◆ Required action 1: In the clustering text, rewrite the paragraph that begins "K-means is an unsupervised clustering algorithm" in fewer words, keeping its main facts.

K-means is an unsupervised clustering algorithm. Given a set of **n** vectors, k-means will group them into **k** groups/clusters while trying to keep the variance(distance) between vectors of the same group small. For our use-case, we will use the tf-idf generated representations as the input vectors. 

In [None]:
from sklearn.cluster import KMeans
import numpy as np

k = 6
kmeans = KMeans(n_clusters=k, random_state=11)
clusters = kmeans.fit_predict(reprs)

print(clusters)

In [None]:
df['cluster_id'] = clusters

df['cluster_id'].value_counts()

### Visualizing the results

In [None]:
average_ratings = df.groupby('cluster_id').mean()

fig = average_ratings.plot.bar(figsize=(10,5))

____
Now we will plot each rating on a 2d scatter-plot. Currently, the length/dimensions of the representation vectors is more than 3000. We will use the PCA dimensionality reduction tool to reduce the number of dimensions to 2. In the [tutorials folder] (https://github.com/InfoTUNI/joda2022/tree/master/tutorials) you may find a more detailed explanation of the PCA technique. 



In [None]:
from sklearn.decomposition import PCA

# Initialize PCA with 2 components, for 2d visualising.
pca = PCA(n_components=2)

In [None]:
# Reduce representation vectors
reducedX = pca.fit_transform(reprs)

In [None]:
fig, ax = plt.subplots(figsize=(20, 10))

# generate k colors
color_map = lambda cid: plt.cm.get_cmap('hsv', k)(cid)

for dp, cid in zip(reducedX, clusters):
    ax.scatter(dp[0], dp[1], s=50, color=color_map(cid))

    
plt.legend(handles=[
                        mpatches.Patch(color=color_map(cid), label='Cluster '+str(cid)) for cid in range(k)
        ])
plt.show()

In [None]:
df[df['cluster_id']==5]

In [None]:
print('Thank you')

◆ Chart analysis data:

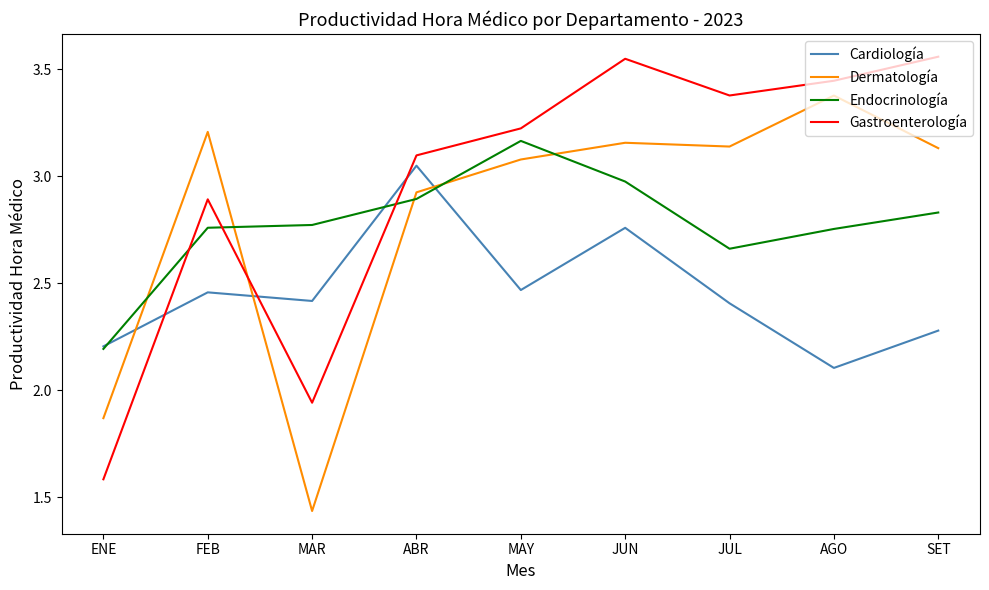

What position from the right is MAR?

7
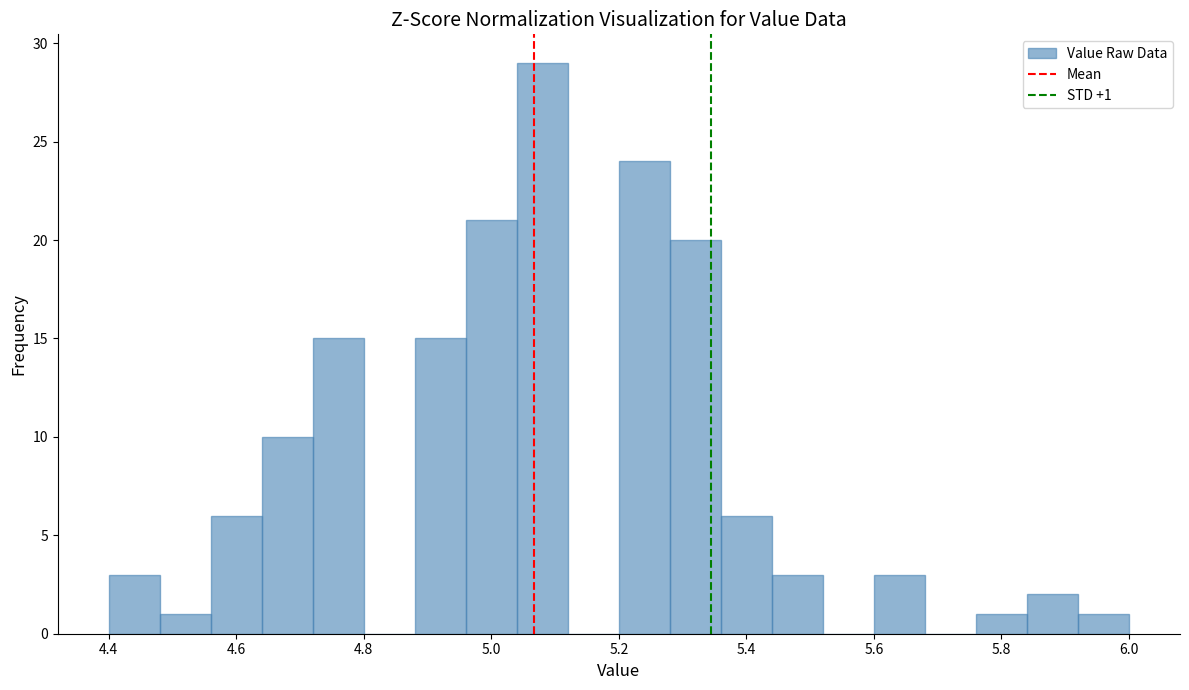

Which range on the x-axis has the tallest bar?

5.04 to 5.12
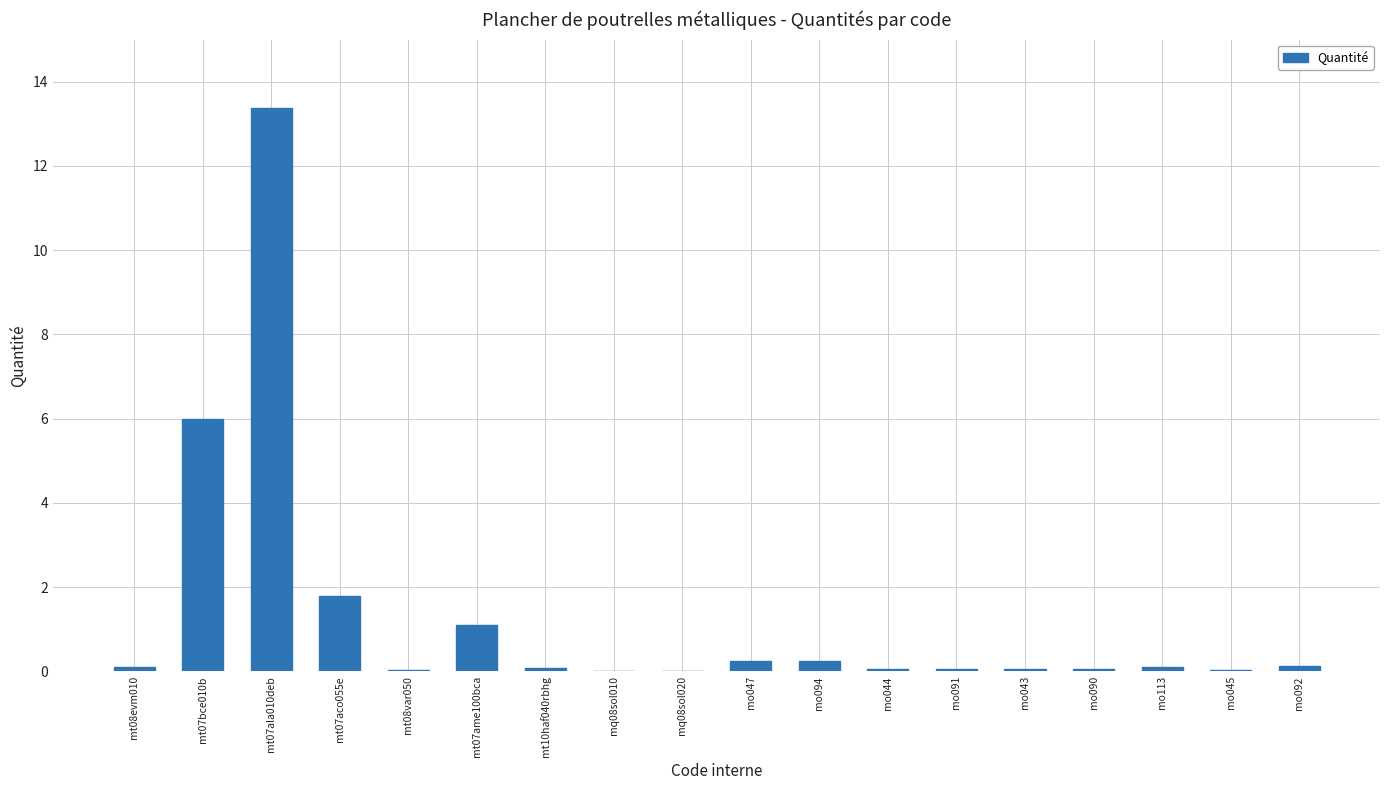

At which label is the value closest to 6?

mt07bce010b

◆ Required action 2: How many lines of the listing above contain the string "value"? Case counts, so give only the number.

◆ Task response 1: K-means is an unsupervised clustering algorithm. It sorts n vectors into k clusters while keeping the variance (distance) among vectors in the same cluster small. Here, the tf-idf representations serve as the input vectors.

◆ Task response 2: 1